Der Tod wiederum macht uns auch
wieder Angst, weil wir nicht wissen, was mit uns passiert. Wir
verlieren die Kontrolle und haben keine Ahnung, was mit uns
geschieht. Zum anderen können wir uns den Tod auch nicht vorstellen,
er übersteigt unser Bewusstsein, was auch wiederum uns selbst
überfordert und Angst einjagt. Der Tod ist etwas Endgültiges und
wir wollen ihn vermeiden, weil in uns der Urinstinkt des Lebens ist.

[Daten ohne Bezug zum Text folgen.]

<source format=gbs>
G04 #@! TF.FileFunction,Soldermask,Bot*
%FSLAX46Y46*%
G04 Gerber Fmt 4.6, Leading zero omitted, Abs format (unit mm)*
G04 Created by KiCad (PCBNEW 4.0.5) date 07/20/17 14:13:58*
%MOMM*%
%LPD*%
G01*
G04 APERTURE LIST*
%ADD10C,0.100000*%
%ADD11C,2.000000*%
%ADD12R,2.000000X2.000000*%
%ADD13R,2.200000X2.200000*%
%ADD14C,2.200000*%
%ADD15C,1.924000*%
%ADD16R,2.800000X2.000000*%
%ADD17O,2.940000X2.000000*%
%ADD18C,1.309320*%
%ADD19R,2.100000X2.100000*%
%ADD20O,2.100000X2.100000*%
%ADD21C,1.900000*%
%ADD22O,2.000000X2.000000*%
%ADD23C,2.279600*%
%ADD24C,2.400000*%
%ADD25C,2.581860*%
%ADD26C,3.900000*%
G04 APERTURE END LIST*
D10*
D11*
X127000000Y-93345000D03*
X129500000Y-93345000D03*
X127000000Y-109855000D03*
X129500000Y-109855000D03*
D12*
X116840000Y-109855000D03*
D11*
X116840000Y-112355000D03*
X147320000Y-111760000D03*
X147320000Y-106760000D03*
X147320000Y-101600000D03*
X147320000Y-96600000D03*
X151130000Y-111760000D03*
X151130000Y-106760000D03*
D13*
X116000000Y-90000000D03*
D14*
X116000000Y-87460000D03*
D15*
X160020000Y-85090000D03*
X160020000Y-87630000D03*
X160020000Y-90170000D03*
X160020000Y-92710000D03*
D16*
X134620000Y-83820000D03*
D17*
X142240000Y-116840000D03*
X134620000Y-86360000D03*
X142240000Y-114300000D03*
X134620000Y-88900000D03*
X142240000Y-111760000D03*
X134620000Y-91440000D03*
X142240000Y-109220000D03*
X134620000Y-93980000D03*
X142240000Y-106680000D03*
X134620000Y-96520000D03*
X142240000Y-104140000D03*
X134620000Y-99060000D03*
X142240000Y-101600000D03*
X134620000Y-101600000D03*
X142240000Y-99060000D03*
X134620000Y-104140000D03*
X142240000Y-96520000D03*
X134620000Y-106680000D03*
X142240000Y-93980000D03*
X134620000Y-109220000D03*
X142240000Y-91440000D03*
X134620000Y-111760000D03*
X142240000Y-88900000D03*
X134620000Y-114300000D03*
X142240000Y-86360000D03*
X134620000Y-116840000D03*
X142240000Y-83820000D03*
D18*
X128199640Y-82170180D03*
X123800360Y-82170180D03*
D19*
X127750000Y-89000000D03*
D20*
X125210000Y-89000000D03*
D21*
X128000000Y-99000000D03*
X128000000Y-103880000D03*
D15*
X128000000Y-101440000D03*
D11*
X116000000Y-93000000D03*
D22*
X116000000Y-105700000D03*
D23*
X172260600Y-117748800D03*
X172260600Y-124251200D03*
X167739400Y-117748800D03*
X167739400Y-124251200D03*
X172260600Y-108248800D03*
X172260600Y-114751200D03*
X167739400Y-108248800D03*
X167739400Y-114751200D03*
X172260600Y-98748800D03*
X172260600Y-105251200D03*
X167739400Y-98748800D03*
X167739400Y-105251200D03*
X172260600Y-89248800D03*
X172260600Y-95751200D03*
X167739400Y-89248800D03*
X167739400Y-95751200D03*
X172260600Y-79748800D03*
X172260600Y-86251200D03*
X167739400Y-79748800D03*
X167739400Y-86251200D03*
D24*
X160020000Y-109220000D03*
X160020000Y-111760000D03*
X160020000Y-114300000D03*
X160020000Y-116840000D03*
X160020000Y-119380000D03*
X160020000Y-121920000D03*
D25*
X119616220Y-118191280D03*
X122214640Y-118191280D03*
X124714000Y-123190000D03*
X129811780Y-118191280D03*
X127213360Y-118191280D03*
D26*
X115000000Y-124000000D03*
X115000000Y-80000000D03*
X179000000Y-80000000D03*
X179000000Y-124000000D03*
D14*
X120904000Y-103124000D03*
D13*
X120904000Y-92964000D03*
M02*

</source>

Es ist absolut verständlich, dass
sich viele vor dem Sterben und dem Tod fürchten. Aber wir sollten
uns klar machen, dass beides zum Leben dazu gehört. Wir sollten
nicht zu sehr daran denken, sondern stattdessen das Leben genießen,
ein Leben leben, was wir nicht bereuen. Dann können wir auch Frieden
mit uns schließen und ohne schlechtes Gewissen von der Welt gehen.
Zumal es Unsinn ist an den Tod zu denken und Angst zu haben. Wenn er
erst einmal eintritt, sind wir nicht mehr auf der Welt und werden
auch nichts davon mitbekommen. Wir verschwinden einfach nur. Daher
sollten wir uns um den Tod nicht kümmern. Das Sterben wiederum ist
eine andere Sache. Das erleben wir ja mit. Und auch da, können wir
nicht viel machen. Wenn es soweit ist, dann ist es so. Aber was wir
eben vor dem ganzen machen, das liegt in unserer Hand.

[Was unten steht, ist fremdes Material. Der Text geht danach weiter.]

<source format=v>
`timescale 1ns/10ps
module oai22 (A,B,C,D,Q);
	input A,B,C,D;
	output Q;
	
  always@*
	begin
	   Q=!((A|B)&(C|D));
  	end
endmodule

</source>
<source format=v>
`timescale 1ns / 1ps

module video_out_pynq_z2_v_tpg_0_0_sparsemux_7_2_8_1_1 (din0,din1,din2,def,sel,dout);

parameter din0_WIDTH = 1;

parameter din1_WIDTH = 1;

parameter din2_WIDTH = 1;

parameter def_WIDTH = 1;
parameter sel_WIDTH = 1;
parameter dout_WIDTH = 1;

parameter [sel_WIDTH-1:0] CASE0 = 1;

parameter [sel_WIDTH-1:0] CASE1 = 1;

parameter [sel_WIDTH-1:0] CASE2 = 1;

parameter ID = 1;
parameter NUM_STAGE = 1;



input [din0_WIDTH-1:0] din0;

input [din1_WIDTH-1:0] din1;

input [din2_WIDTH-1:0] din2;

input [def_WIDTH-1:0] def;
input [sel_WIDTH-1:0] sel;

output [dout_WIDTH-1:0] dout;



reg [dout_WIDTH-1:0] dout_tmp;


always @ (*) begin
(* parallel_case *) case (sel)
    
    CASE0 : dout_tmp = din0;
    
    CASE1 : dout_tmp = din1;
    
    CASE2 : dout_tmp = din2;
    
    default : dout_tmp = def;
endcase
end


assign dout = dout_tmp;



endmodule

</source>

Abschließend lässt sich sagen,
dass man anhand der Grundängste sehr gut sehen kann, was auch unsere
eigenen Grundbedürfnisse sind. Wenn wir mehr auf diese achten und
sie erfüllen, müssen wir auch keine Angst mehr haben. Es hat sich
herausgestellt, dass wir Menschen vor allem nach sozialer Nähe, nach
festen Bindungen, einer eigenen festen Persönlichkeit, Gesundheit,
Glück, Freiheit, Autonomie und vor allem Leben streben.

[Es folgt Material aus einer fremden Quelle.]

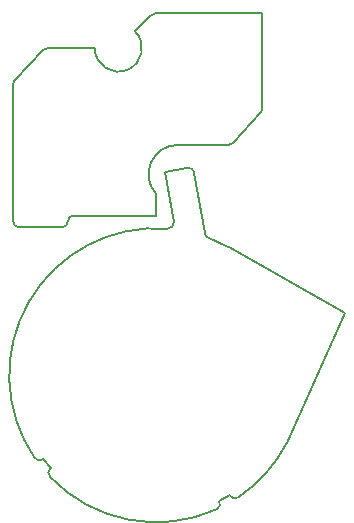
<source format=gm1>
%TF.GenerationSoftware,KiCad,Pcbnew,(5.1.10)-1*%
%TF.CreationDate,2021-06-21T12:52:34-07:00*%
%TF.ProjectId,tactileAGB,74616374-696c-4654-9147-422e6b696361,1.0*%
%TF.SameCoordinates,Original*%
%TF.FileFunction,Profile,NP*%
%FSLAX46Y46*%
G04 Gerber Fmt 4.6, Leading zero omitted, Abs format (unit mm)*
G04 Created by KiCad (PCBNEW (5.1.10)-1) date 2021-06-21 12:52:34*
%MOMM*%
%LPD*%
G01*
G04 APERTURE LIST*
%TA.AperFunction,Profile*%
%ADD10C,0.200000*%
%TD*%
G04 APERTURE END LIST*
D10*
X63297205Y-28655596D02*
G75*
G02*
X63652715Y-28504691I355510J-343312D01*
G01*
X81837844Y-33591187D02*
G75*
G02*
X81709416Y-33925752I-500000J1D01*
G01*
X60722398Y-31517552D02*
G75*
G02*
X60862592Y-31170364I500000J0D01*
G01*
X79367459Y-36526758D02*
G75*
G02*
X78995887Y-36692193I-371572J334565D01*
G01*
X61222398Y-43680000D02*
G75*
G02*
X60722398Y-43180000I0J500000D01*
G01*
X60722398Y-43180000D02*
X60722398Y-31517552D01*
X78995887Y-36692193D02*
X74692230Y-36700000D01*
X63652715Y-28504691D02*
X67638954Y-28504691D01*
X60862592Y-31170364D02*
X63297205Y-28655596D01*
X81830000Y-25555523D02*
X81837844Y-33591186D01*
X81709416Y-33925752D02*
X79367459Y-36526759D01*
X78182495Y-66863858D02*
X79057142Y-66379098D01*
X63274576Y-63307286D02*
X63903562Y-64084704D01*
X71053168Y-27090477D02*
G75*
G02*
X67638954Y-28504691I-1414214J-1414214D01*
G01*
X72841604Y-40875792D02*
G75*
G02*
X74692230Y-36700000I1850626J1677816D01*
G01*
X78182495Y-66863858D02*
G75*
G02*
X77950108Y-67562310I-437323J-242381D01*
G01*
X74323985Y-43207499D02*
G75*
G02*
X73793286Y-43791194I-492698J-85141D01*
G01*
X77950108Y-67562310D02*
G75*
G02*
X63857025Y-64819329I-5103101J11356635D01*
G01*
X75489835Y-38642498D02*
G75*
G02*
X76067674Y-39050055I85141J-492698D01*
G01*
X79772592Y-66552225D02*
G75*
G02*
X79057142Y-66379098I-278126J415508D01*
G01*
X63857026Y-64819327D02*
G75*
G02*
X63903562Y-64084704I361028J345915D01*
G01*
X77270102Y-44567331D02*
G75*
G02*
X76955031Y-44185088I177626J467384D01*
G01*
X83875148Y-61984507D02*
G75*
G02*
X79772591Y-66552225I-11028141J5778832D01*
G01*
X73591810Y-38970485D02*
X74323985Y-43207499D01*
X76067674Y-39050055D02*
X76955031Y-44185088D01*
X73591810Y-38970485D02*
X75489836Y-38642498D01*
X88805618Y-50959479D02*
X79002898Y-45383485D01*
X72840104Y-42685783D02*
X65859204Y-42685783D01*
X72840104Y-42685783D02*
X72840104Y-40877152D01*
X88805618Y-50959479D02*
X83875149Y-61984507D01*
X77270102Y-44567332D02*
G75*
G02*
X79002898Y-45383485I-4423095J-11638343D01*
G01*
X72441676Y-25701970D02*
G75*
G02*
X72795229Y-25555523I353553J-353553D01*
G01*
X62546423Y-63199440D02*
G75*
G02*
X73793286Y-43791194I10300584J6993765D01*
G01*
X63274576Y-63307287D02*
G75*
G02*
X62546422Y-63199441I-314492J388709D01*
G01*
X65359204Y-43185783D02*
G75*
G02*
X65859204Y-42685783I500000J0D01*
G01*
X65359204Y-43185783D02*
G75*
G02*
X64859204Y-43685783I-500000J0D01*
G01*
X81830000Y-25555523D02*
X72795229Y-25555523D01*
X64859204Y-43685783D02*
X61222398Y-43680000D01*
X72441675Y-25701970D02*
X71053167Y-27090478D01*
M02*

</source>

Ängste sind nicht grundsätzlich
schlecht. Sie zeigen uns auf, was wir vermeiden wollen und in
gewissem Sinne können wir auch etwas bewirken. Die Angst vor Schmerz
hilft uns Gefahren aus dem Weg zu gehen. Wir lernen daraus, dass wir
eine heiße Herdplatte nicht wieder anfassen. Wir können etwas für
unsere Gesundheit tun, damit wir nicht krank werden. Wir können ein
schönes Leben leben und den Tod akzeptieren, dann macht er uns nicht
mehr so viel aus. Wir können einfach für all das dankbar sein, was
wir haben. Bis zu einem gewissen Grad könnten wir etwas gegen die
Ängste tun beziehungsweise auch versuchen mit ihnen zu leben und das
Beste aus ihnen zu machen. Ängste sind gut, wir brauchen sie in
unserem Leben, sie zeigen uns, was wichtig ist und was wir selbst
dagegen tun können.
Auf keinen Fall sollten wir aus
Angst etwas vermeiden. Ich denke, dass das Gegenteil der Fall ist:
Wir sollten da hin, wo auch die Angst ist. Denn die Ängste zeigen
uns auch, wo bei uns Nachholbedarf ist, was wir unbedingt noch ändern
können. Nur da wo wir unsicher sind, da können wir uns auch
weiterentwickeln. Ängste sind gewisse Einschränkungen im Leben,
also geben uns Hinweise, wo wir unser Leben verbessern können. Wenn
ich Angst vor Menschen habe, kann ich gezielt versuchen mit ihnen
Kontakt aufzunehmen, entferne mich aus meiner Komfortzone und wachse
über mich hinaus.
Wir werden mutiger, wenn wir uns
unseren Ängsten stellen und sie nach und nach abbauen. Das stärkt
unser Selbstbewusstsein und Selbstwertgefühl. Wir sind unabhängig,
wir müssen uns von unserer Angst nichts bestimmen lassen. Es ist
okay, Angst zu haben, aber es ist nicht okay, deswegen sein Leben
nicht so zu leben, wie es sein sollte.